▶ [PROMPT] Down to the last line, print the data that follows exactly, without its pictures.

▶ [EXERCISE INPUT]
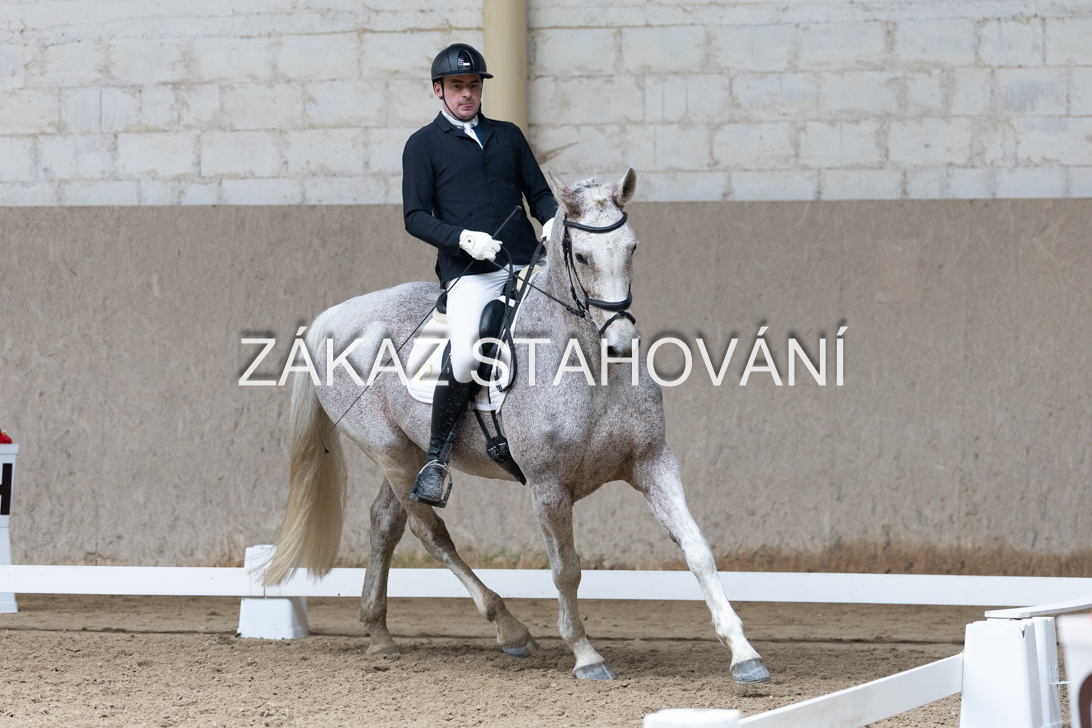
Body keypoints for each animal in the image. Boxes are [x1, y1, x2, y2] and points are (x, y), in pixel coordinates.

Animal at [264, 169, 770, 684]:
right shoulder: (548, 486)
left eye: (632, 247)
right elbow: (566, 569)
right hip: (387, 450)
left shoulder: (653, 463)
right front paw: (586, 655)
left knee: (386, 522)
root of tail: (335, 315)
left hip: (410, 452)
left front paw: (743, 653)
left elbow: (697, 549)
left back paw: (380, 633)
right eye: (581, 256)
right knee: (429, 532)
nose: (622, 344)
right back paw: (508, 628)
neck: (590, 367)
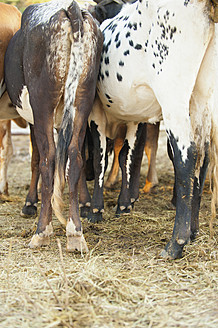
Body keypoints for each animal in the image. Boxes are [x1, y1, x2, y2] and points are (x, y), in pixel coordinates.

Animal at [4, 0, 103, 252]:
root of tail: (72, 9)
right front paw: (85, 202)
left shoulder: (33, 119)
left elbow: (36, 159)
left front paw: (30, 203)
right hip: (82, 100)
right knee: (75, 155)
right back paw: (75, 232)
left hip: (42, 105)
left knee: (48, 158)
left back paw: (42, 231)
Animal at [85, 0, 218, 258]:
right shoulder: (134, 117)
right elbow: (126, 155)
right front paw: (123, 205)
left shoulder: (96, 112)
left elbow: (101, 159)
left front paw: (96, 211)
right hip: (200, 97)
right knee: (203, 156)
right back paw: (193, 232)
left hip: (173, 94)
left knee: (187, 156)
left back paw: (176, 243)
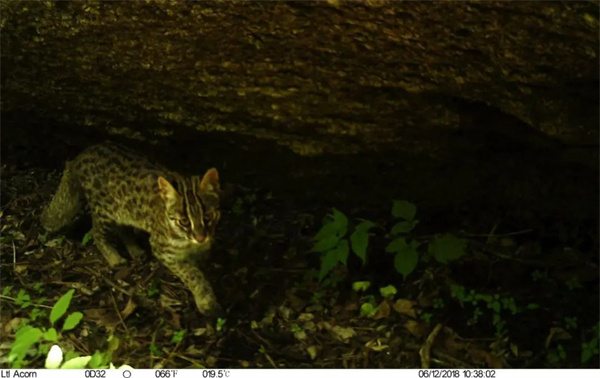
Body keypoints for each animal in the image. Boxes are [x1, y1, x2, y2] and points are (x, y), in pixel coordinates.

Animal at [41, 142, 221, 316]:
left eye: (208, 216)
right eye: (184, 221)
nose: (201, 238)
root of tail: (84, 153)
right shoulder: (163, 249)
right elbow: (191, 273)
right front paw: (206, 300)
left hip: (125, 211)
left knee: (123, 229)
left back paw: (135, 250)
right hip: (104, 211)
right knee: (96, 232)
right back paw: (114, 258)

▶ [ANSWER SPACE]
Body keypoints for each animal in the image. Boxes are [x1, y1, x2, y2] and points are (x, y), in pixel coordinates.

Animal at [264, 169, 770, 684]:
right shoulder: (548, 486)
left eye: (632, 247)
right elbow: (566, 569)
right hip: (387, 450)
left shoulder: (653, 463)
right front paw: (586, 655)
left knee: (386, 522)
root of tail: (335, 315)
left hip: (410, 452)
left front paw: (743, 653)
left elbow: (697, 549)
left back paw: (380, 633)
right eye: (581, 256)
right knee: (429, 532)
nose: (622, 344)
right back paw: (508, 628)
neck: (590, 367)
Body keypoints for each animal in the image. Boxes are [x1, y1, x2, y2] and points are (x, y), in pixel coordinates.

Animal at [4, 0, 103, 252]:
root of tail: (72, 9)
right front paw: (85, 202)
left shoulder: (33, 119)
left elbow: (36, 159)
left front paw: (30, 203)
right hip: (82, 100)
right knee: (75, 155)
right back paw: (75, 232)
left hip: (42, 105)
left knee: (48, 158)
left back paw: (42, 231)
Animal at [85, 0, 218, 258]:
right shoulder: (134, 117)
right elbow: (126, 155)
right front paw: (123, 205)
left shoulder: (96, 112)
left elbow: (101, 159)
left front paw: (96, 211)
right hip: (200, 97)
right knee: (203, 156)
right back paw: (193, 232)
left hip: (173, 94)
left knee: (187, 156)
left back paw: (176, 243)
Body keypoints for each animal in the image. Boxes are [x1, y1, x2, y2] and points are (x, y), in pixel coordinates.

Animal at [41, 142, 221, 316]:
left eye: (208, 216)
right eye: (184, 221)
nose: (201, 238)
root of tail: (84, 153)
right shoulder: (163, 249)
right elbow: (191, 273)
right front paw: (206, 300)
left hip: (125, 211)
left knee: (123, 229)
left back paw: (135, 250)
right hip: (104, 211)
right knee: (96, 232)
right back paw: (114, 258)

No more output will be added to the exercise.